Geonhwa Jeong,Po-An Tsai,Abhimanyu R. Bambhaniya,Stephen W. Keckler,Tushar Krishna
2024-04-01
Abstract:Exploiting sparsity in deep neural networks (DNNs) has been a promising area to meet the growing computation need of modern DNNs. However, in practice, sparse DNN acceleration still faces a key challenge. To minimize the overhead of sparse acceleration, hardware designers have proposed structured sparse hardware support recently, which provides limited flexibility and requires extra model fine-tuning. Moreover, any sparse model fine-tuned for certain structured sparse hardware cannot be accelerated by other structured hardware. To bridge the gap between sparse DNN models and hardware, this paper proposes tensor approximation via structured decomposition (TASD), which leverages the distributive property in linear algebra to turn any sparse tensor into a series of structured sparse tensors. Next, we develop a software framework, TASDER, to accelerate DNNs by searching layer-wise, high-quality structured decomposition for both weight and activation tensors so that they can be accelerated by any systems with structured sparse hardware support. Evaluation results show that, by exploiting prior structured sparse hardware baselines, our method can accelerate off-the-shelf dense and sparse DNNs without fine-tuning and improves energy-delay-product by up to 83% and 74% on average.

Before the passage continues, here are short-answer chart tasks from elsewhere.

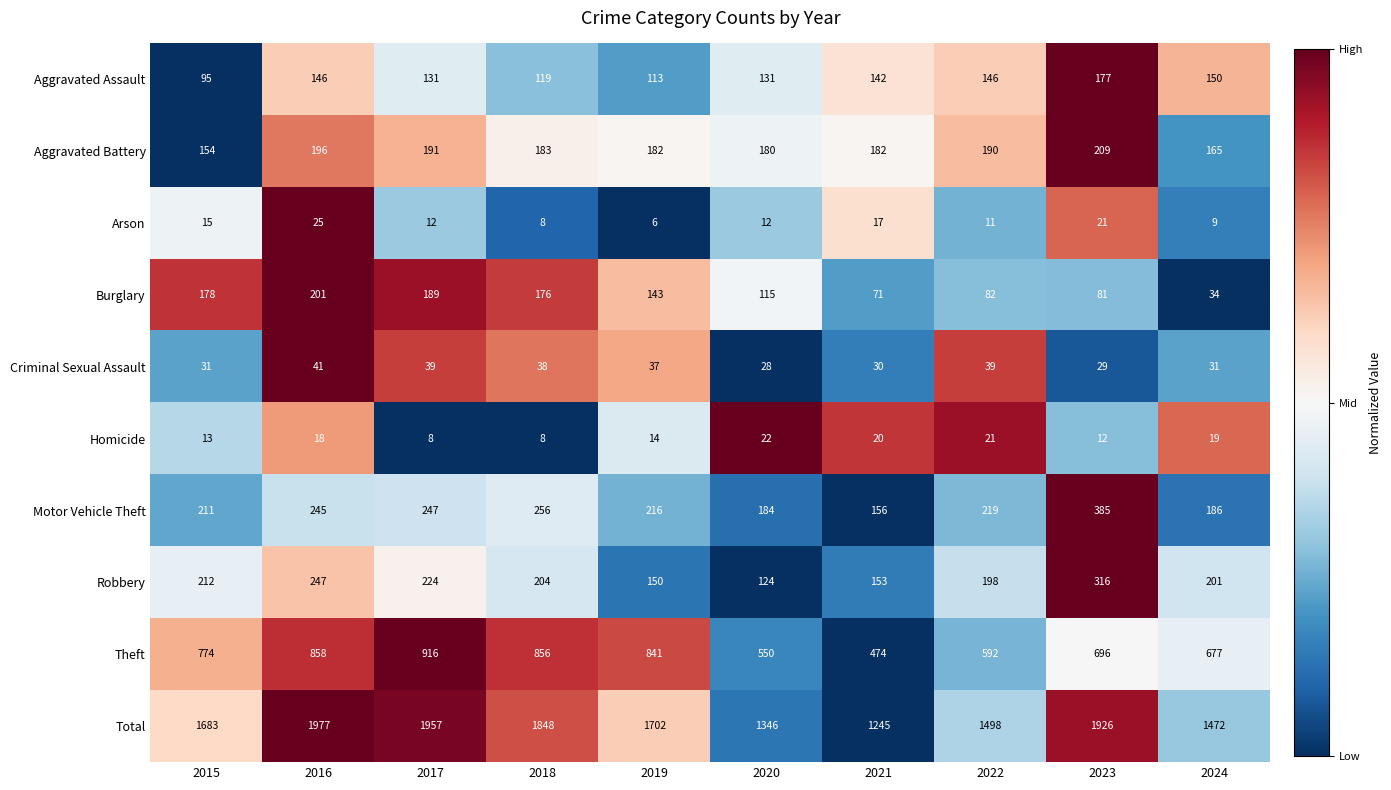

At which label does Burglary first exceed 143?

2015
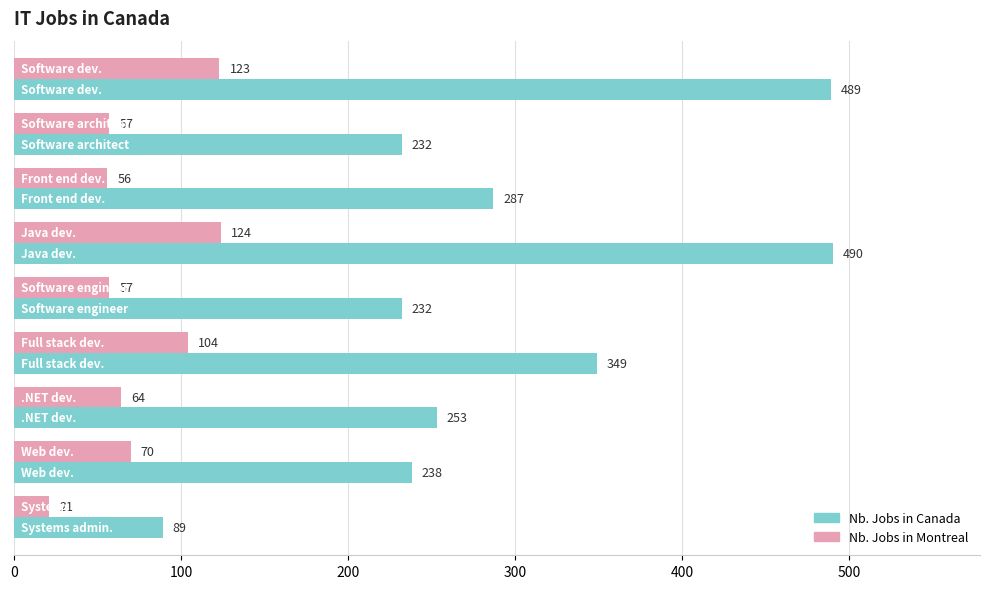

Rank the series by their maximum value, from highest to lowest.

Nb. Jobs in Canada, Nb. Jobs in Montreal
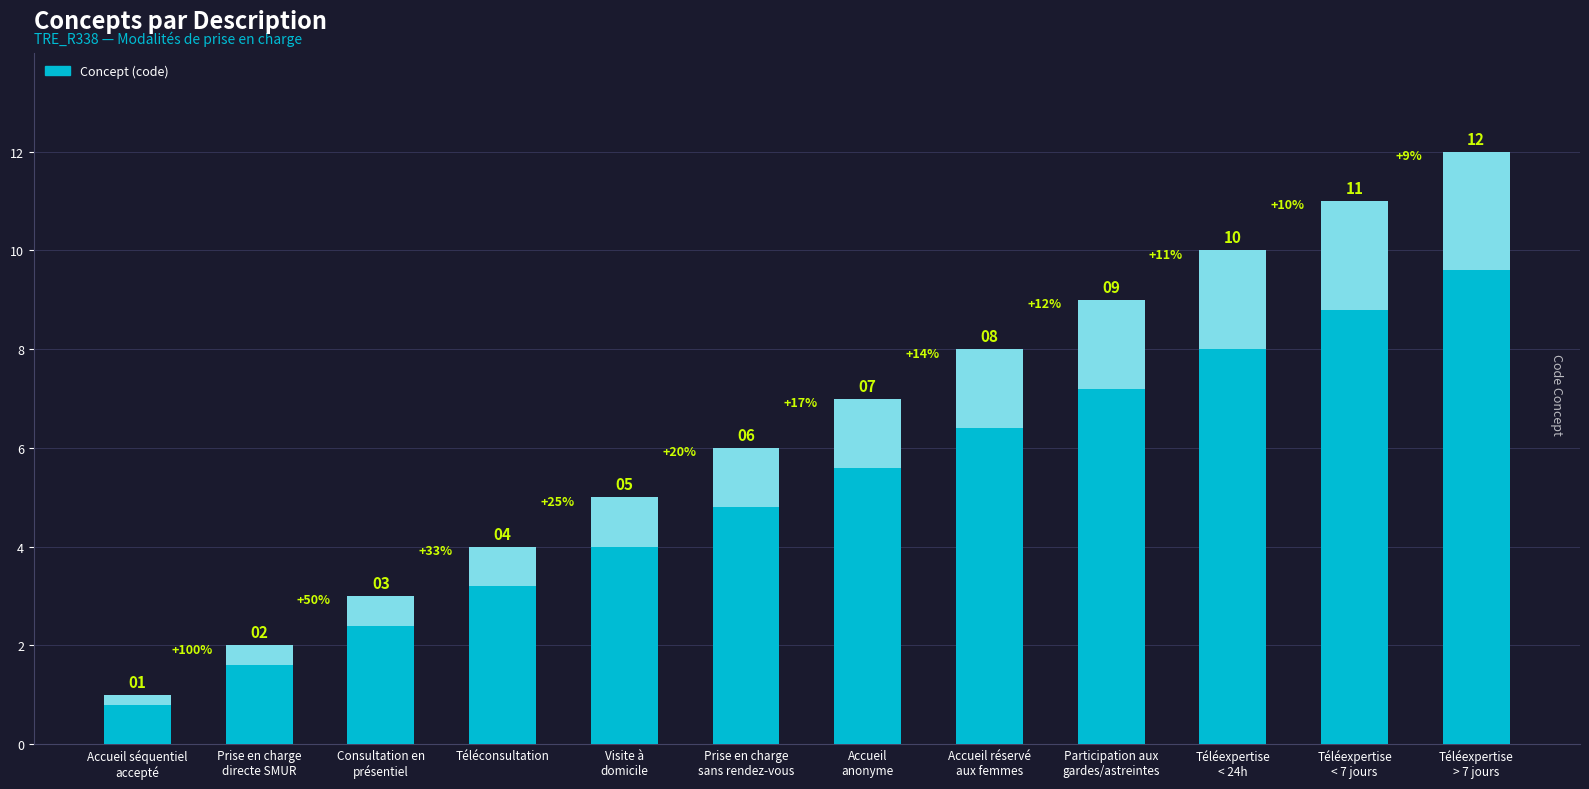

What is the label of the 5th bar from the right?

Accueil réservé
aux femmes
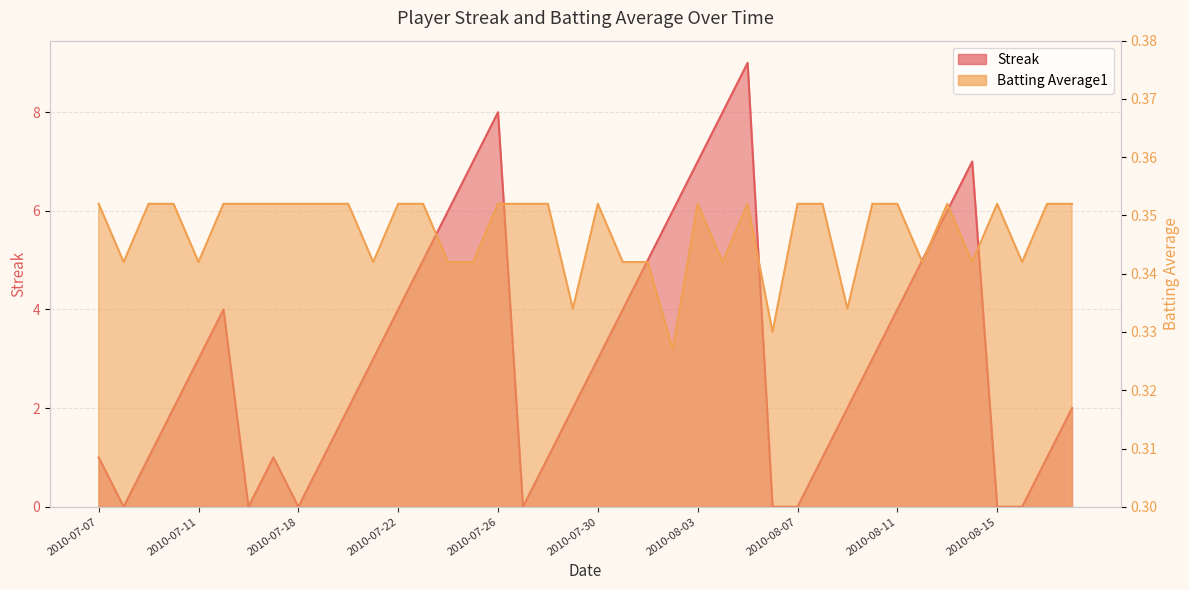

Which series changed the most between 2010-08-01 and 2010-08-02?

Streak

Artificial Intelligence,Hardware Architecture
What problem does this paper attempt to address?
The paper attempts to address the challenges faced when leveraging sparsity to accelerate computation in deep neural networks (DNNs). Specifically, existing sparse DNN acceleration methods have the following issues: 1. **Limited hardware support**: To reduce the overhead of sparse acceleration, hardware designers have proposed structured sparse hardware support. However, this support has low flexibility and requires additional model fine-tuning. 2. **Strong hardware dependency**: Sparse models fine-tuned for specific structured sparse hardware cannot be accelerated on other structured hardware. 3. **Gap between software and hardware**: Existing methods generate sparse models at the software level that do not match the hardware support, leading to performance and energy efficiency losses. To address these issues, the paper proposes a new method—Tensor Approximation via Structured Decomposition (TASD), which can transform any sparse tensor into a series of structured sparse tensors. Additionally, the paper develops a software framework called TASDER to search for the optimal structured decomposition for each layer of the DNN, thereby accelerating DNNs on any system that supports structured sparse hardware. Through this method, the paper aims to: - Provide a flexible interface that allows DNN developers to focus on generating unstructured sparse models without worrying about hardware limitations. - Significantly improve the computational efficiency and energy efficiency of DNNs while maintaining model accuracy. Evaluation results show that the TASD method can accelerate off-the-shelf dense and sparse DNNs without fine-tuning, and improve the energy-delay product (EDP) by an average of 74%, with a maximum improvement of 83%.